- **RECORDS**

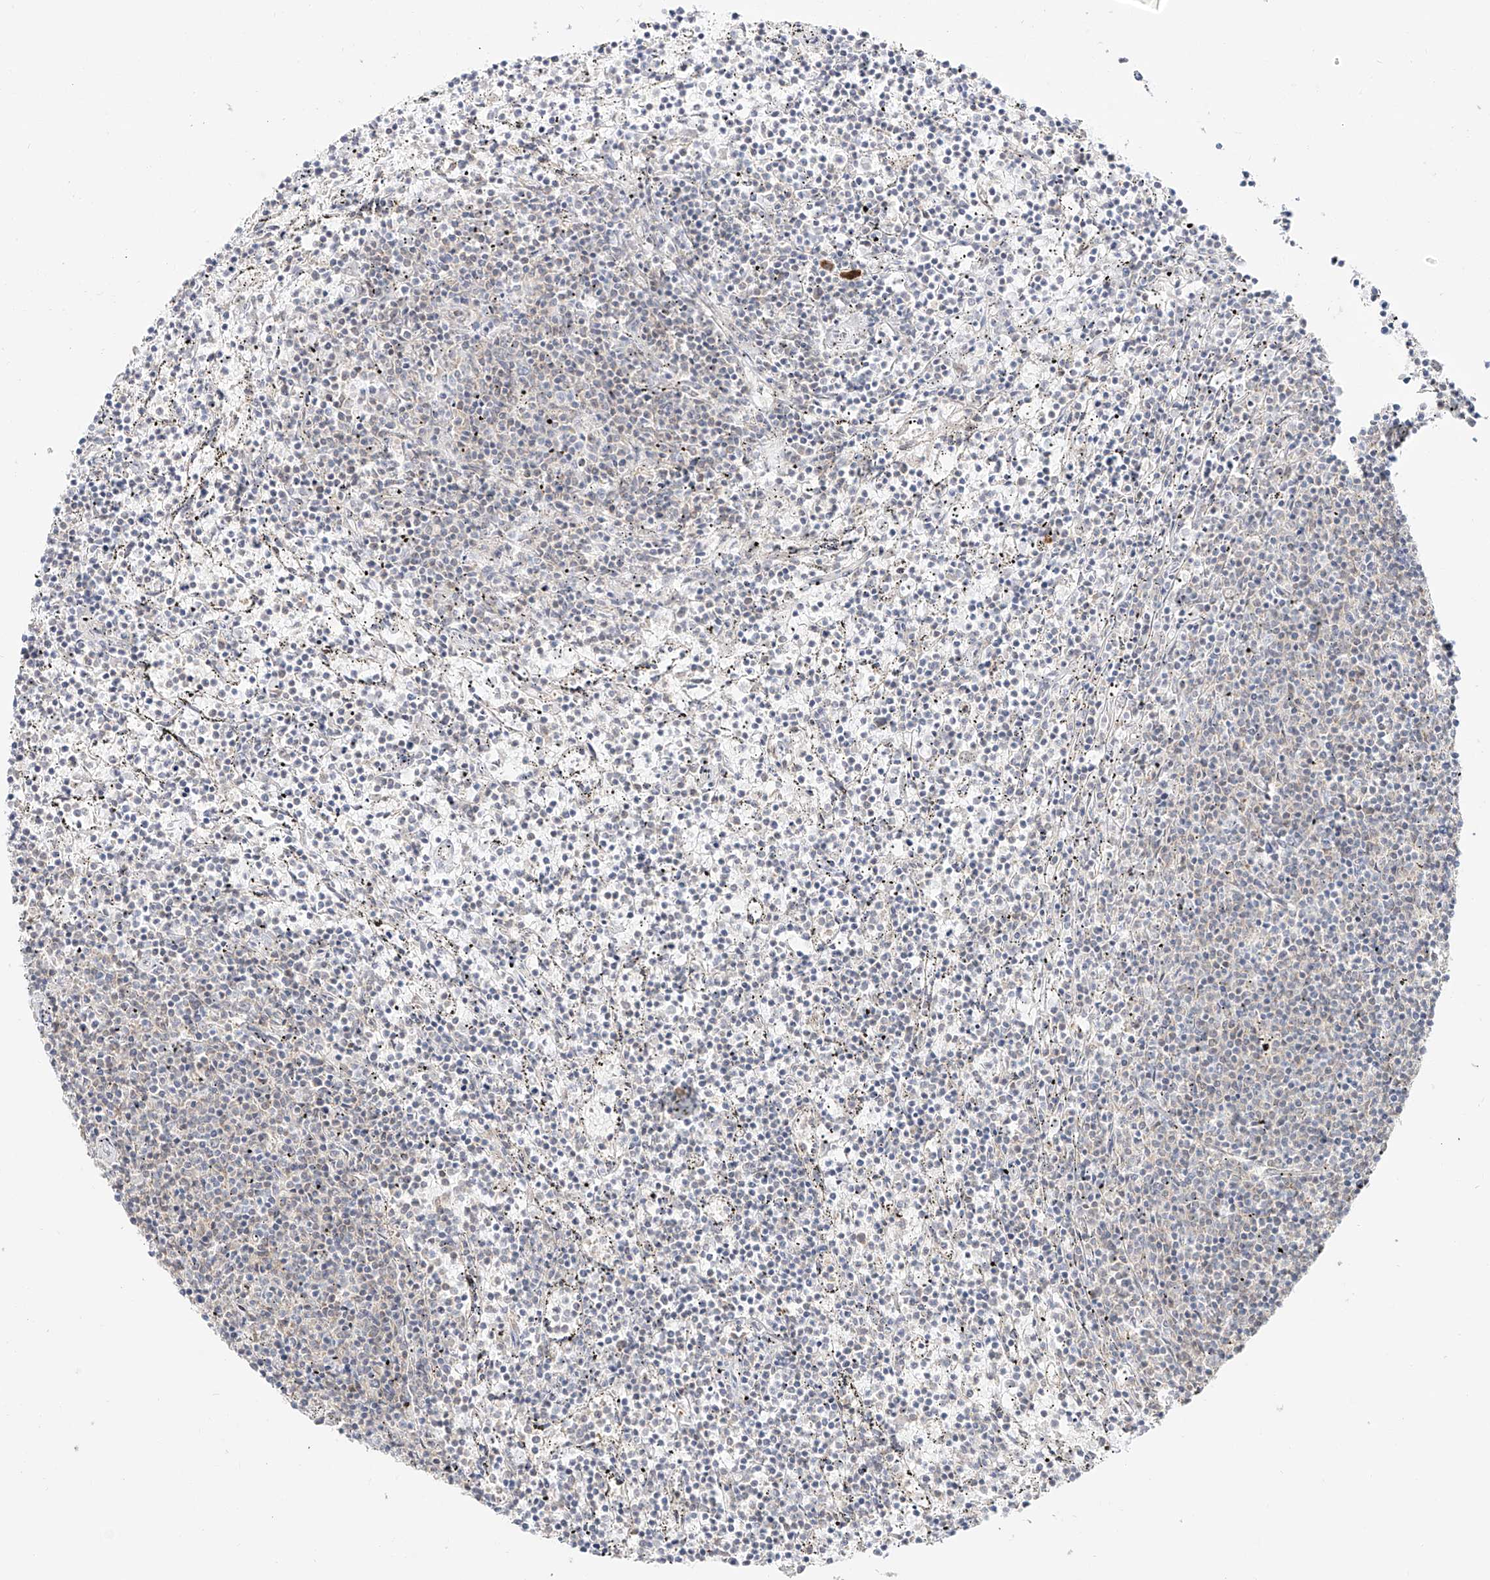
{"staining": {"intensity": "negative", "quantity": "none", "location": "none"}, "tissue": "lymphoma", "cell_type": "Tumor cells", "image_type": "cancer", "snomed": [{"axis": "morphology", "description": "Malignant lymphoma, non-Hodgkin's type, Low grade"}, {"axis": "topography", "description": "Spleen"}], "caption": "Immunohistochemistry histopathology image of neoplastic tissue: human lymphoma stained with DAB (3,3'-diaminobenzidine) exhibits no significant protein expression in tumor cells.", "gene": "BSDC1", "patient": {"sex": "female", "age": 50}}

...

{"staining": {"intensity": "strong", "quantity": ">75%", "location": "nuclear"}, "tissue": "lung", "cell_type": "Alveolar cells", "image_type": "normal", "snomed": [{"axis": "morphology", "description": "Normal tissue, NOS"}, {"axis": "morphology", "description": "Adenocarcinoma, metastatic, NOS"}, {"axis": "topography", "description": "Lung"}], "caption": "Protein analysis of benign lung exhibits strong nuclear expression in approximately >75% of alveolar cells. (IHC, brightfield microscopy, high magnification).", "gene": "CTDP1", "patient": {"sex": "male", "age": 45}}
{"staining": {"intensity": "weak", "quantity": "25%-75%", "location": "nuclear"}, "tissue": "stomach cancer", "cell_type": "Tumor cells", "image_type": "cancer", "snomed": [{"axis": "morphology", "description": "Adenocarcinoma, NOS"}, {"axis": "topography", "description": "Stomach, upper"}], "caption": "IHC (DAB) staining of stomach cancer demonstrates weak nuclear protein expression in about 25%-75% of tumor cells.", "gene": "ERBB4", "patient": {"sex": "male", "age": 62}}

...

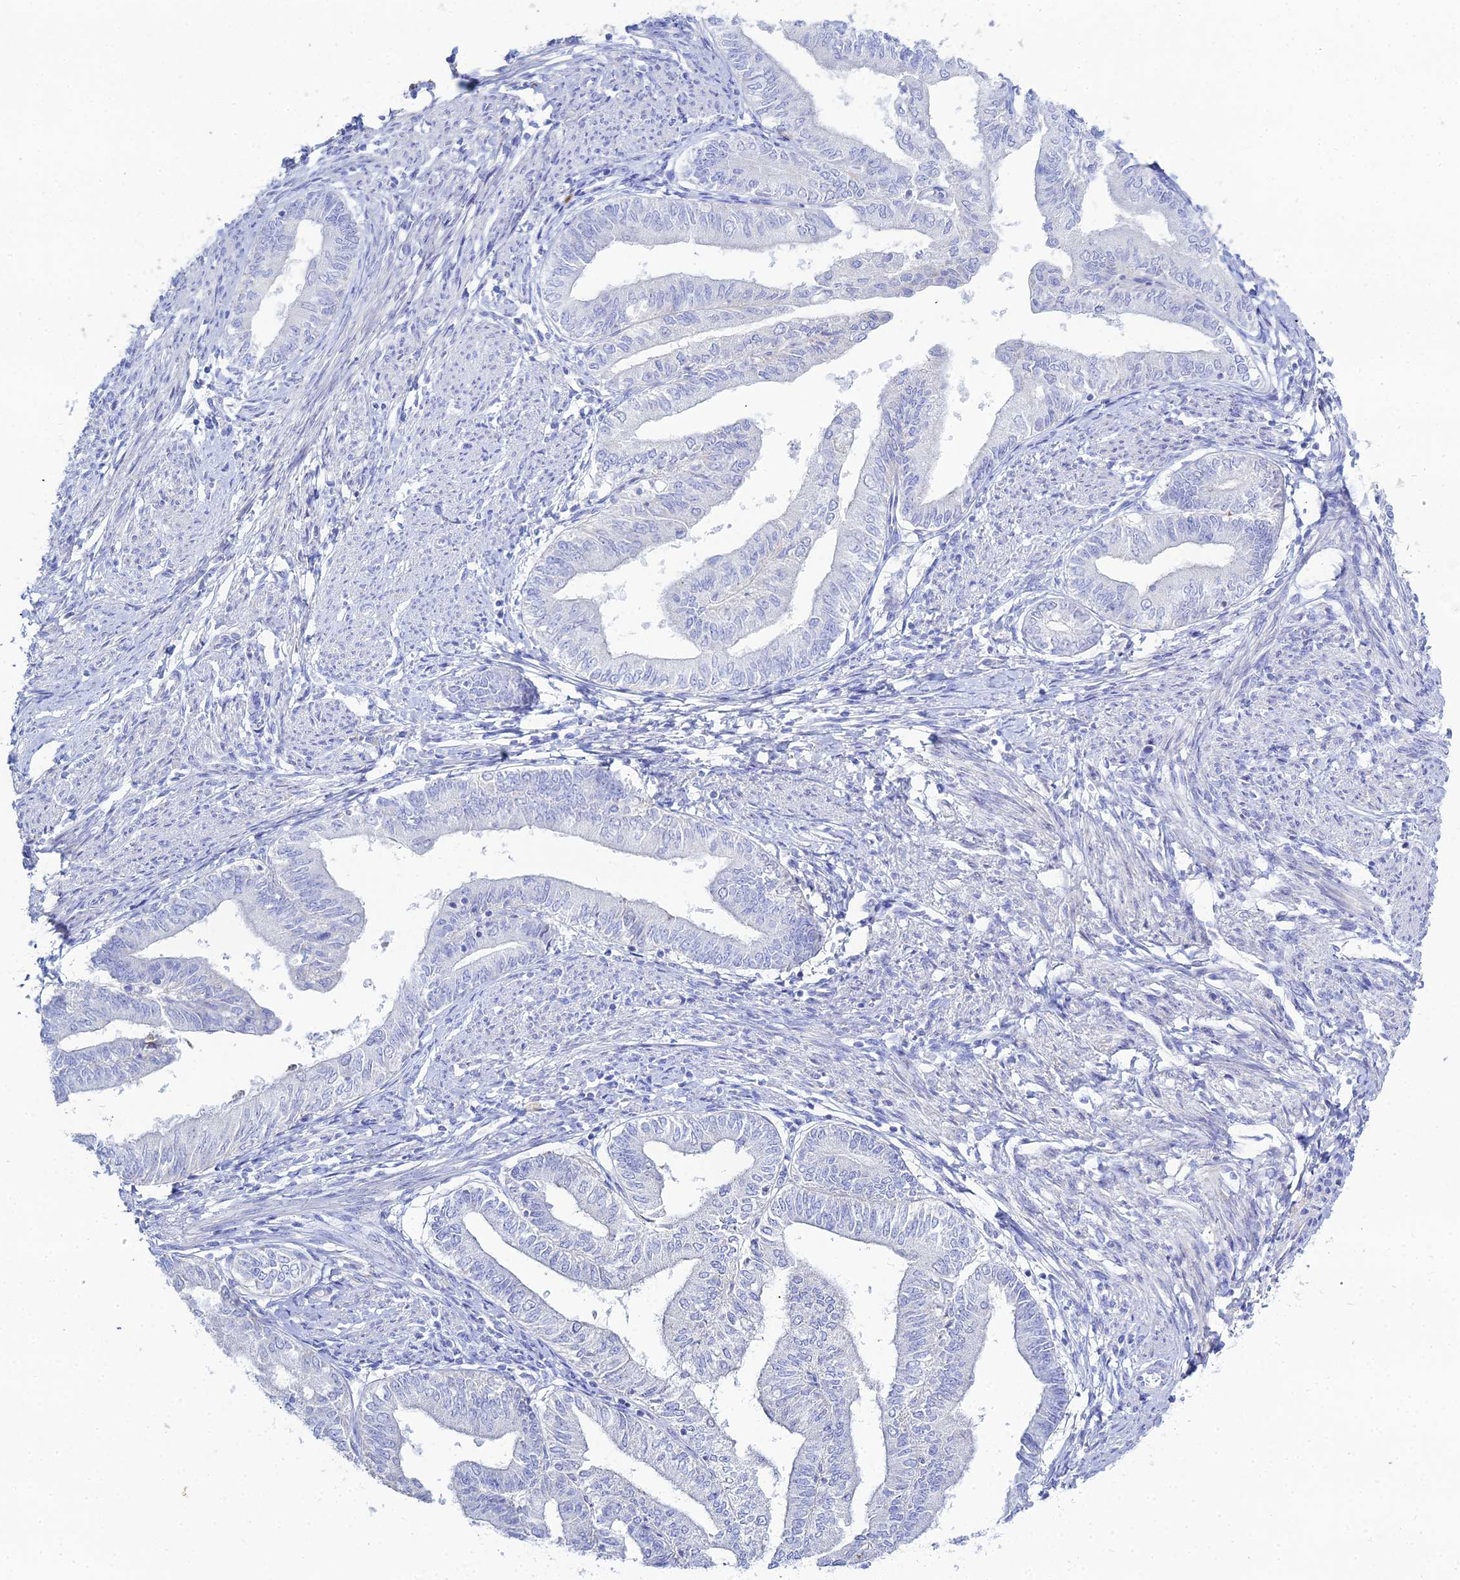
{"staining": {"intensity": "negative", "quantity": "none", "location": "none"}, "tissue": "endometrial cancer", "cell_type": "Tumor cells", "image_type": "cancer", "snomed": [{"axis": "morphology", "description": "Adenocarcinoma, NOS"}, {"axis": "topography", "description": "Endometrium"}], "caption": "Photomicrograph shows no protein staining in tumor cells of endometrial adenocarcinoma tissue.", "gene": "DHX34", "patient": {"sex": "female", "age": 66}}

- **EXERCISE REQUIREMENTS**
Take from the listing above each line that contains the string "tumor".

- **ANSWER TO THE PROBLEM**
{"staining": {"intensity": "negative", "quantity": "none", "location": "none"}, "tissue": "lymphoma", "cell_type": "Tumor cells", "image_type": "cancer", "snomed": [{"axis": "morphology", "description": "Malignant lymphoma, non-Hodgkin's type, Low grade"}, {"axis": "topography", "description": "Spleen"}], "caption": "Immunohistochemistry histopathology image of neoplastic tissue: human lymphoma stained with DAB (3,3'-diaminobenzidine) exhibits no significant protein expression in tumor cells.", "gene": "BSDC1", "patient": {"sex": "female", "age": 50}}
{"staining": {"intensity": "weak", "quantity": "25%-75%", "location": "nuclear"}, "tissue": "stomach cancer", "cell_type": "Tumor cells", "image_type": "cancer", "snomed": [{"axis": "morphology", "description": "Adenocarcinoma, NOS"}, {"axis": "topography", "description": "Stomach, upper"}], "caption": "IHC (DAB) staining of stomach cancer demonstrates weak nuclear protein expression in about 25%-75% of tumor cells.", "gene": "ERBB4", "patient": {"sex": "male", "age": 62}}
{"staining": {"intensity": "negative", "quantity": "none", "location": "none"}, "tissue": "endometrial cancer", "cell_type": "Tumor cells", "image_type": "cancer", "snomed": [{"axis": "morphology", "description": "Adenocarcinoma, NOS"}, {"axis": "topography", "description": "Endometrium"}], "caption": "Photomicrograph shows no protein staining in tumor cells of endometrial adenocarcinoma tissue.", "gene": "DHX34", "patient": {"sex": "female", "age": 66}}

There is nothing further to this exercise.